## What is required:
Please retype the data below line for line and leave out every picture.

## Collected material:
○ ○ ○ ○ ○

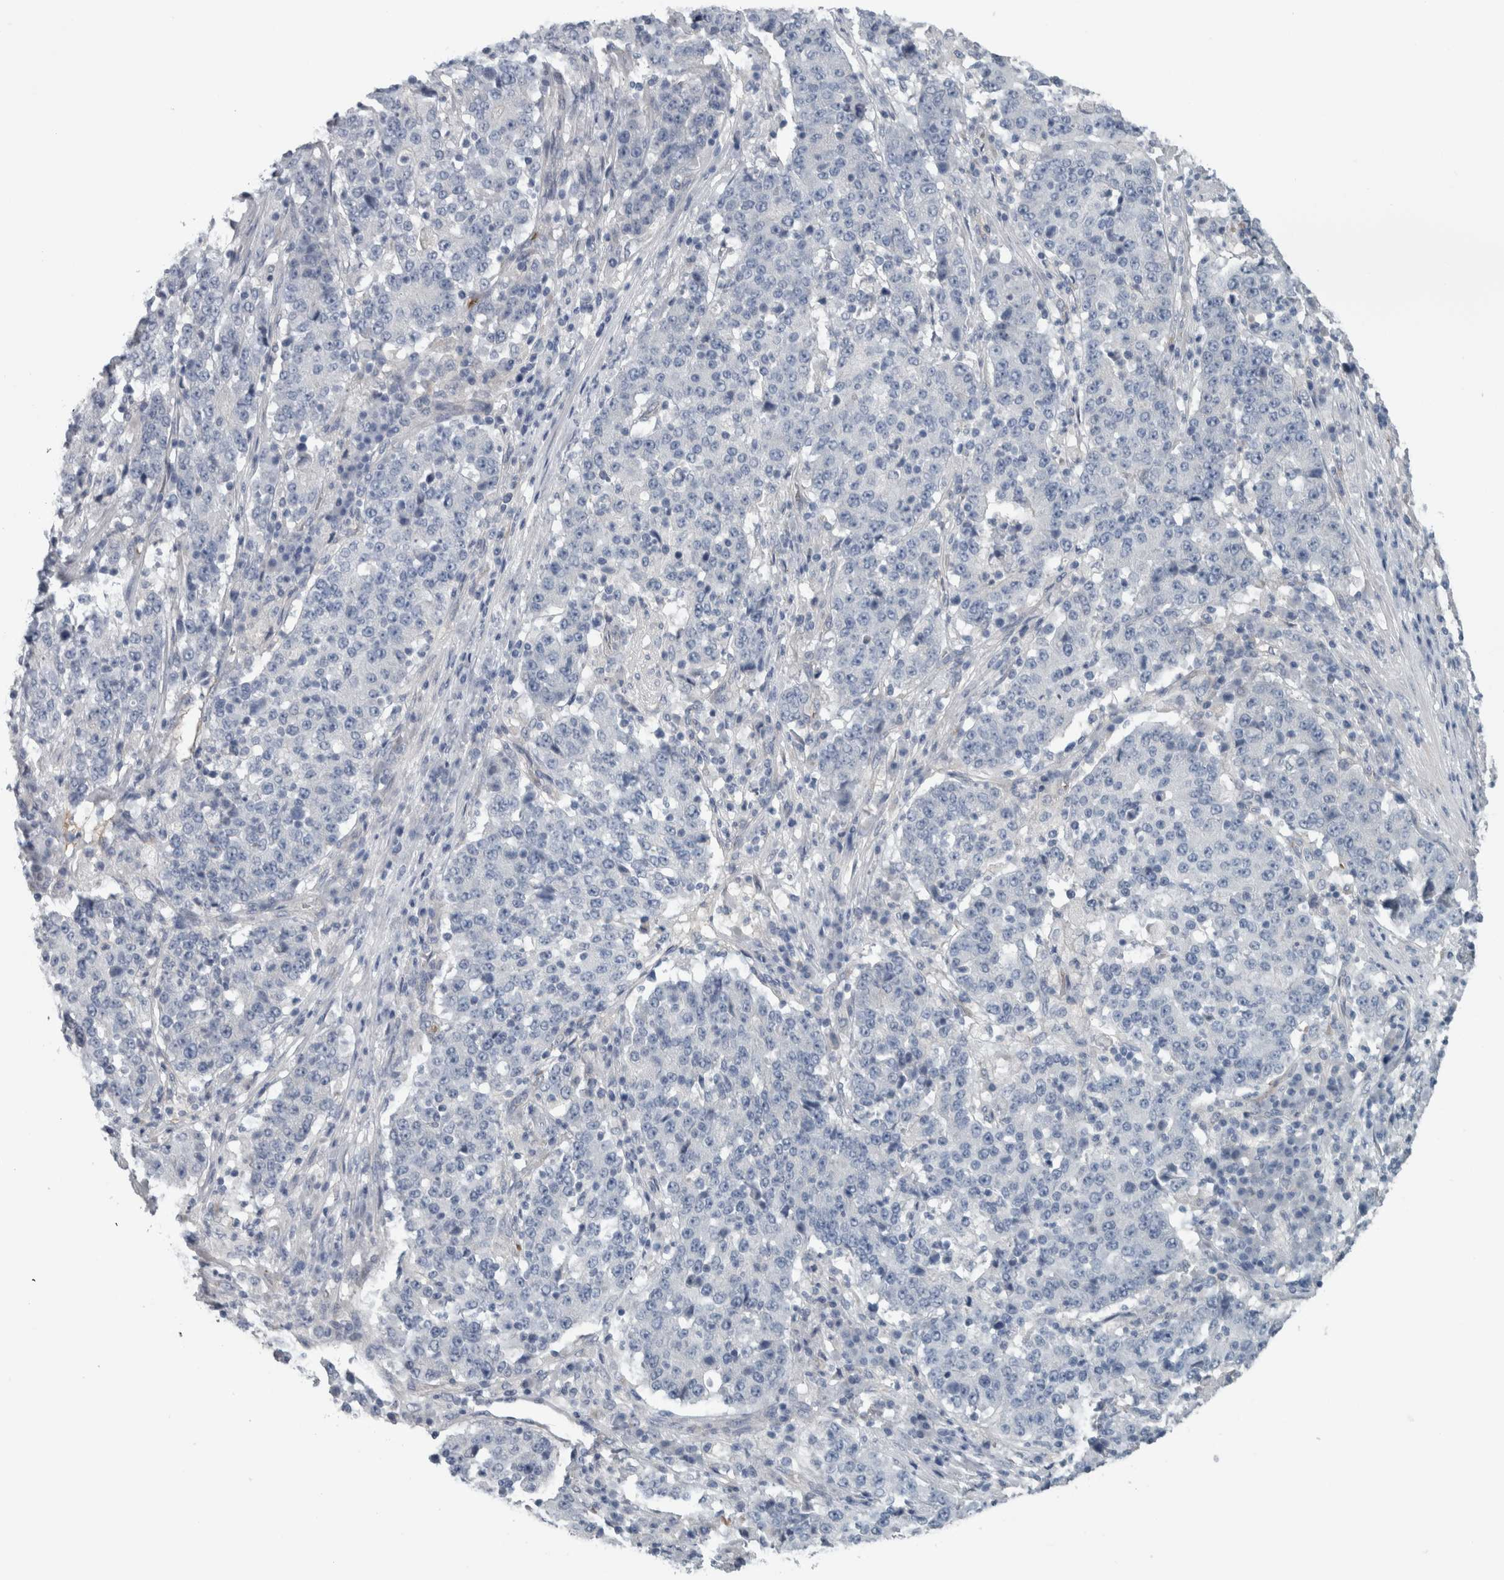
{"staining": {"intensity": "negative", "quantity": "none", "location": "none"}, "tissue": "stomach cancer", "cell_type": "Tumor cells", "image_type": "cancer", "snomed": [{"axis": "morphology", "description": "Adenocarcinoma, NOS"}, {"axis": "topography", "description": "Stomach"}], "caption": "This is an immunohistochemistry histopathology image of stomach cancer (adenocarcinoma). There is no staining in tumor cells.", "gene": "SH3GL2", "patient": {"sex": "male", "age": 59}}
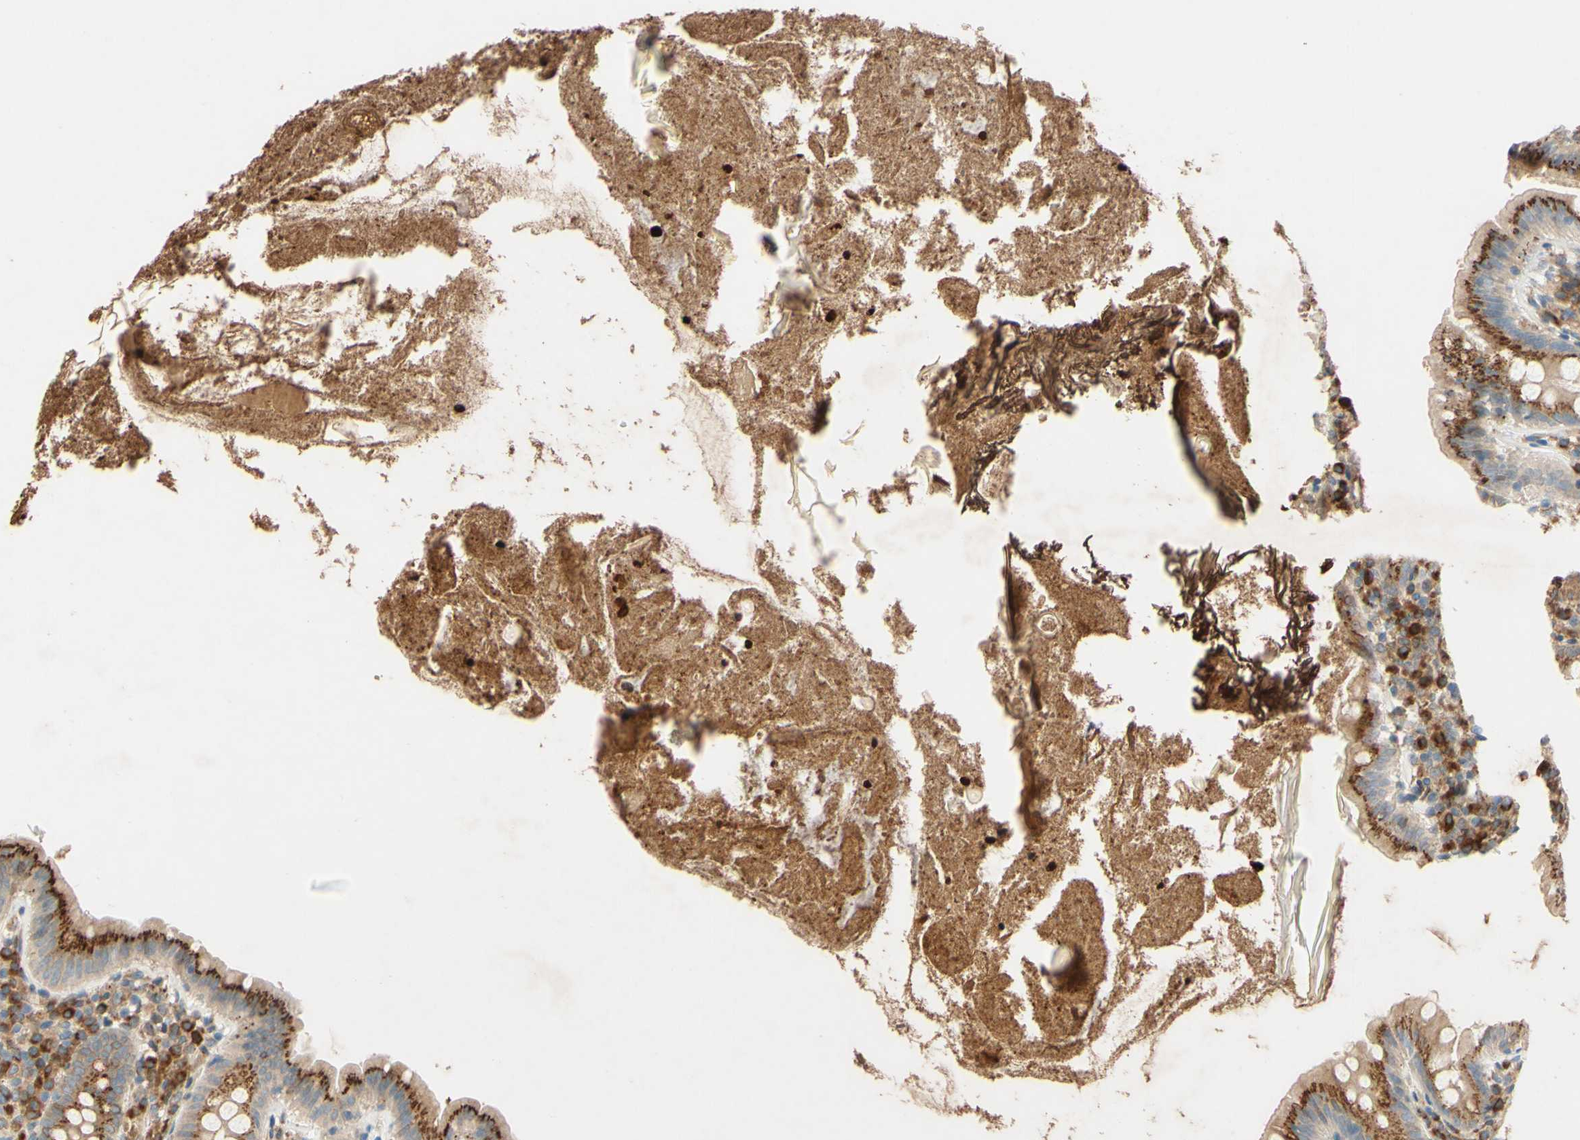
{"staining": {"intensity": "strong", "quantity": "25%-75%", "location": "cytoplasmic/membranous"}, "tissue": "appendix", "cell_type": "Glandular cells", "image_type": "normal", "snomed": [{"axis": "morphology", "description": "Normal tissue, NOS"}, {"axis": "topography", "description": "Appendix"}], "caption": "Immunohistochemical staining of unremarkable appendix reveals strong cytoplasmic/membranous protein staining in about 25%-75% of glandular cells.", "gene": "PTPRU", "patient": {"sex": "male", "age": 52}}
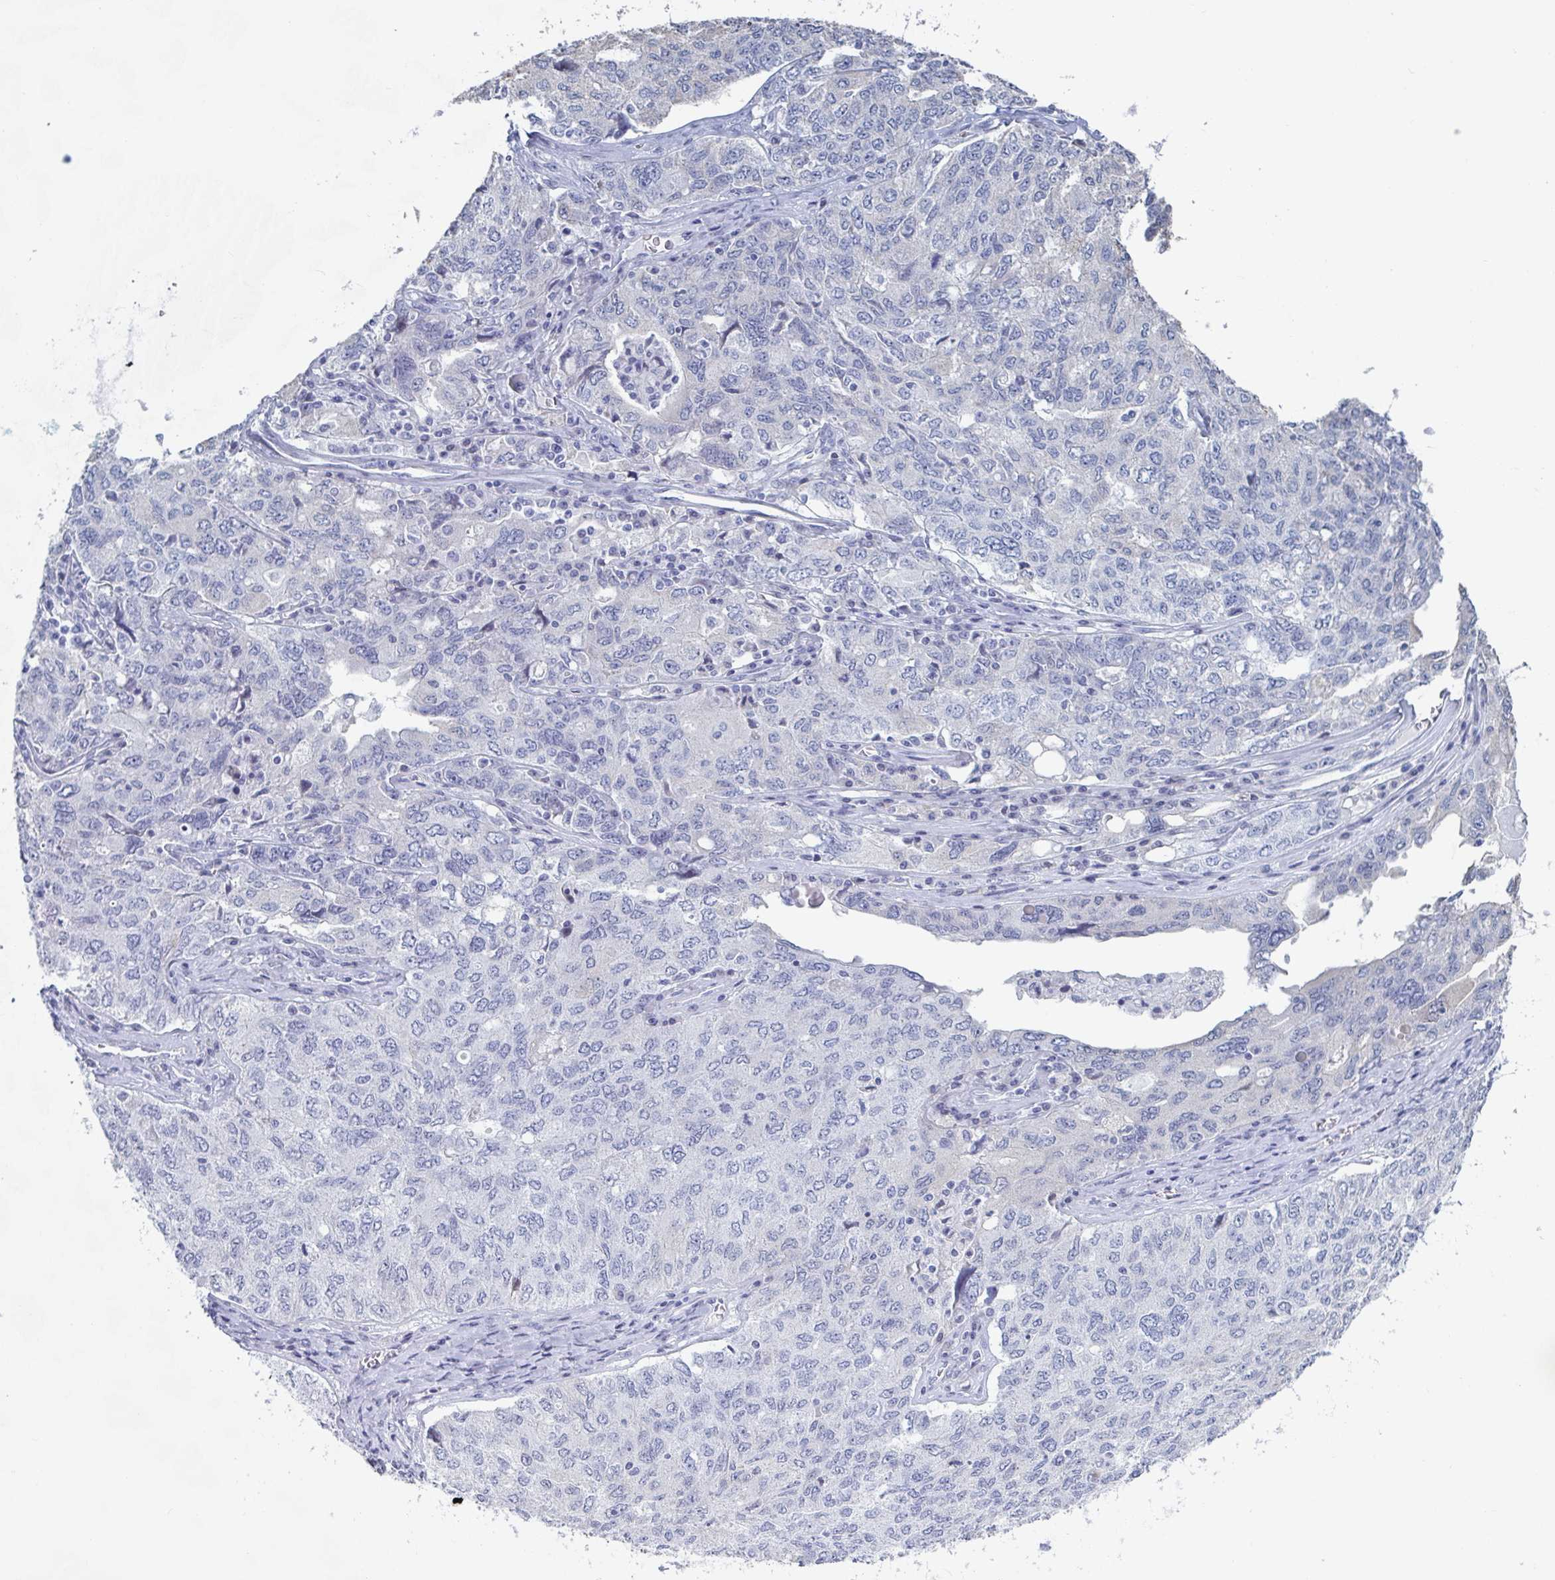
{"staining": {"intensity": "negative", "quantity": "none", "location": "none"}, "tissue": "ovarian cancer", "cell_type": "Tumor cells", "image_type": "cancer", "snomed": [{"axis": "morphology", "description": "Carcinoma, endometroid"}, {"axis": "topography", "description": "Ovary"}], "caption": "Tumor cells show no significant staining in ovarian endometroid carcinoma.", "gene": "FOXA1", "patient": {"sex": "female", "age": 62}}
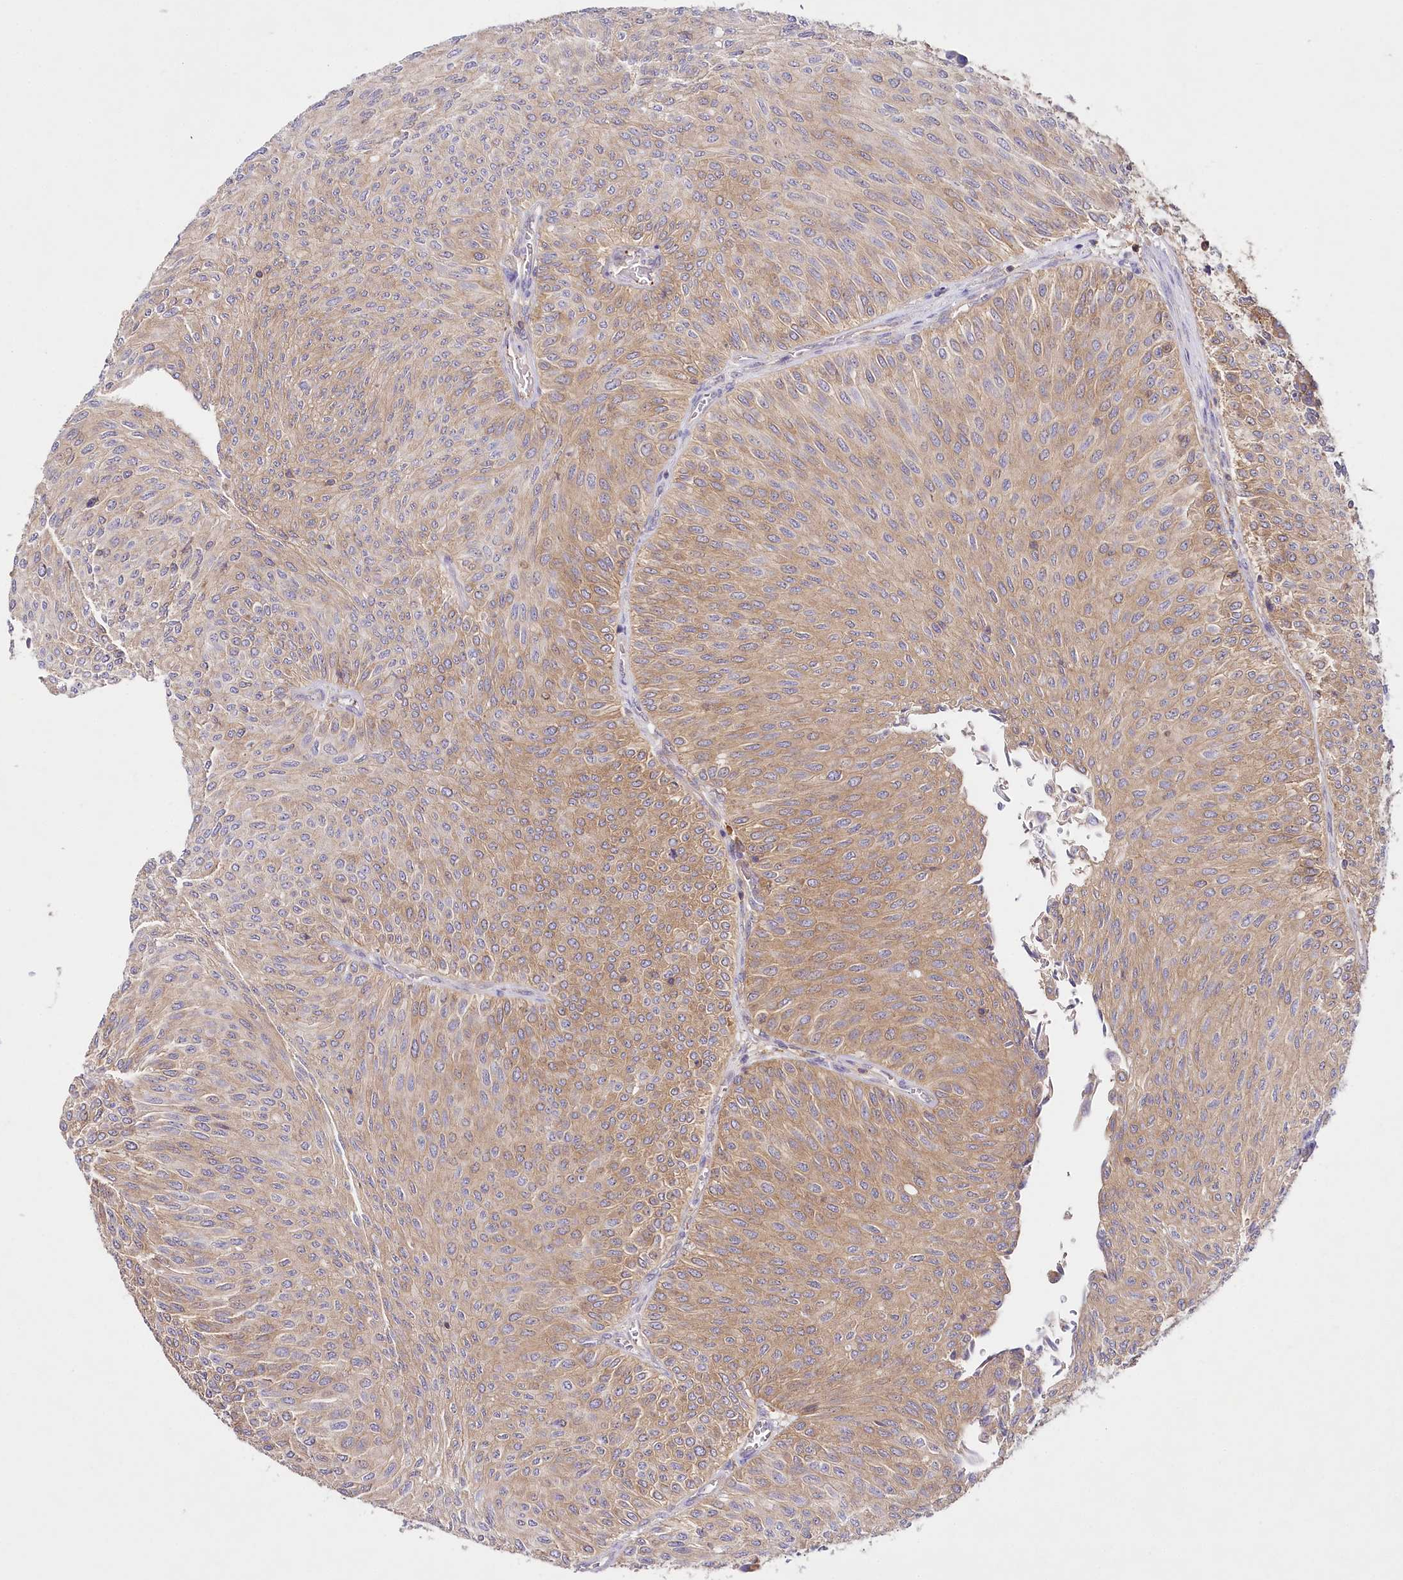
{"staining": {"intensity": "weak", "quantity": "25%-75%", "location": "cytoplasmic/membranous"}, "tissue": "urothelial cancer", "cell_type": "Tumor cells", "image_type": "cancer", "snomed": [{"axis": "morphology", "description": "Urothelial carcinoma, Low grade"}, {"axis": "topography", "description": "Urinary bladder"}], "caption": "Immunohistochemistry (DAB (3,3'-diaminobenzidine)) staining of urothelial carcinoma (low-grade) exhibits weak cytoplasmic/membranous protein positivity in approximately 25%-75% of tumor cells.", "gene": "ABRAXAS2", "patient": {"sex": "male", "age": 78}}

○ ○ ○ ○ ○

## Written solution:
{"staining": {"intensity": "negative", "quantity": "none", "location": "none"}, "tissue": "stomach cancer", "cell_type": "Tumor cells", "image_type": "cancer", "snomed": [{"axis": "morphology", "description": "Adenocarcinoma, NOS"}, {"axis": "topography", "description": "Stomach"}], "caption": "This is an immunohistochemistry histopathology image of stomach cancer (adenocarcinoma). There is no staining in tumor cells.", "gene": "SH3GL2", "patient": {"sex": "male", "age": 59}}
{"staining": {"intensity": "strong", "quantity": "25%-75%", "location": "cytoplasmic/membranous"}, "tissue": "appendix", "cell_type": "Glandular cells", "image_type": "normal", "snomed": [{"axis": "morphology", "description": "Normal tissue, NOS"}, {"axis": "topography", "description": "Appendix"}], "caption": "Immunohistochemical staining of unremarkable appendix reveals strong cytoplasmic/membranous protein staining in about 25%-75% of glandular cells.", "gene": "PTPRU", "patient": {"sex": "male", "age": 52}}
{"staining": {"intensity": "negative", "quantity": "none", "location": "none"}, "tissue": "ovarian cancer", "cell_type": "Tumor cells", "image_type": "cancer", "snomed": [{"axis": "morphology", "description": "Carcinoma, endometroid"}, {"axis": "topography", "description": "Ovary"}], "caption": "Tumor cells show no significant staining in ovarian endometroid carcinoma.", "gene": "FOXA1", "patient": {"sex": "female", "age": 62}}
{"staining": {"intensity": "weak", "quantity": "25%-75%", "location": "cytoplasmic/membranous"}, "tissue": "urothelial cancer", "cell_type": "Tumor cells", "image_type": "cancer", "snomed": [{"axis": "morphology", "description": "Urothelial carcinoma, Low grade"}, {"axis": "topography", "description": "Urinary bladder"}], "caption": "Immunohistochemistry (DAB (3,3'-diaminobenzidine)) staining of urothelial carcinoma (low-grade) exhibits weak cytoplasmic/membranous protein positivity in approximately 25%-75% of tumor cells.", "gene": "ABRAXAS2", "patient": {"sex": "male", "age": 78}}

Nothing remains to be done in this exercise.